__Problems to work on__.
**1.** Transcribe the stretch from "The research of" through "drone, etc. applications." in the radar PhD description below.
**2.** In the radar PhD description below, what distance range does all-round, short-range sensing around a vehicle cover?

Top of Excerpt to read

Large conformal network of radars for 360° perception: system design and algorithms

Radar is becoming a ubiquitous technology for consumer, automotive, industrial and medical applications. Constant progress in semiconductor technologies enable to design low power, advanced digital processing and millimeter-wave circuits in highly miniaturized and low-cost ICs. Countless applications are now becoming possible. One of them, autonomous navigation, is witnessing a revolution leveraging advanced sensors such as radars. One of the key challenges for autonomous vehicles is the all-round, short-range sensing e.g. covering the distance from 0 to 50 cm at 360 degree or even 4 pi steradians around a vehicle.

The research of this PhD aims at solving this problem. We envision a network of ultra-low-power and ultra-low-cost radars arranged in a lattice topology and covering a vehicle surface. By suitably connecting the radars together, synchronizing them and jointly processing their signals, a 3D rendering of the immediate vicinity of the vehicle is extracted in real-time and further processed with detection, clustering, tracking algorithms. Higher level functionalities such as simultaneous localization and mapping, obstacle avoidance, etc. become then possible. The key is to use many simple low-resolution radars to achieve a high-resolution perception of the environment. The concept can find many applications in automotive, transportation, robotics, drone, etc. applications.

The goal of this PhD is to conceive the whole system of this 3D perception. The best radar frequency, bandwidth, waveform and processing must be selected with low-power and low-cost property in mind. The imaging and array processing algorithms must be developed, taking into account the partitioning between local, distributed and centralized processing. Implementation challenges such as synchronization between radars, communications, impact of hardware non-idealities must be investigated in detail. The proposed solutions will be validated first by simulation then with real radar hardware.

This concept will be researched by two PhD students working in close collaboration. The topic described here is for the system design and algorithm part. Another PhD student will work on the hardware realization (chip and antenna design, implementation in a lattice structure, interfacing between chips, ...).

The successful PhD candidate will be part of a large IMEC team working on the research, implementation and prototyping of future radar systems composed by experts in digital, analog and mm-wave design, radar and wireless communication systems, signal processing and machine learning algorithms. This is a unique opportunity to develop innovative, multi-disciplinary technology and shape future radar networks. You will publish your research in top-level journals and conferences.

Required background: Signal processing for wireless technology (communication or radar), knowledge in multi-antennas signal processing, proficiency with Matlab or Python is a must. Some knowledge of radar or SAR concepts is a plus.

Bottom of Excerpt to read
Top of Dataset extract

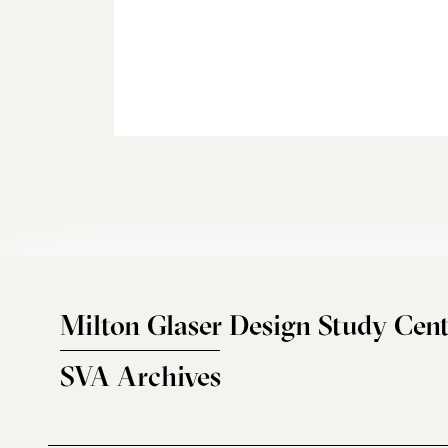
Milton Glaser Design Study Cent
SVA Archives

Bottom of Dataset extract

__Exercise answers__.
**1.**
The research of this PhD aims at solving this problem. We envision a network of ultra-low-power and ultra-low-cost radars arranged in a lattice topology and covering a vehicle surface. By suitably connecting the radars together, synchronizing them and jointly processing their signals, a 3D rendering of the immediate vicinity of the vehicle is extracted in real-time and further processed with detection, clustering, tracking algorithms. Higher level functionalities such as simultaneous localization and mapping, obstacle avoidance, etc. become then possible. The key is to use many simple low-resolution radars to achieve a high-resolution perception of the environment. The concept can find many applications in automotive, transportation, robotics, drone, etc. applications.

**2.** From 0 to 50 cm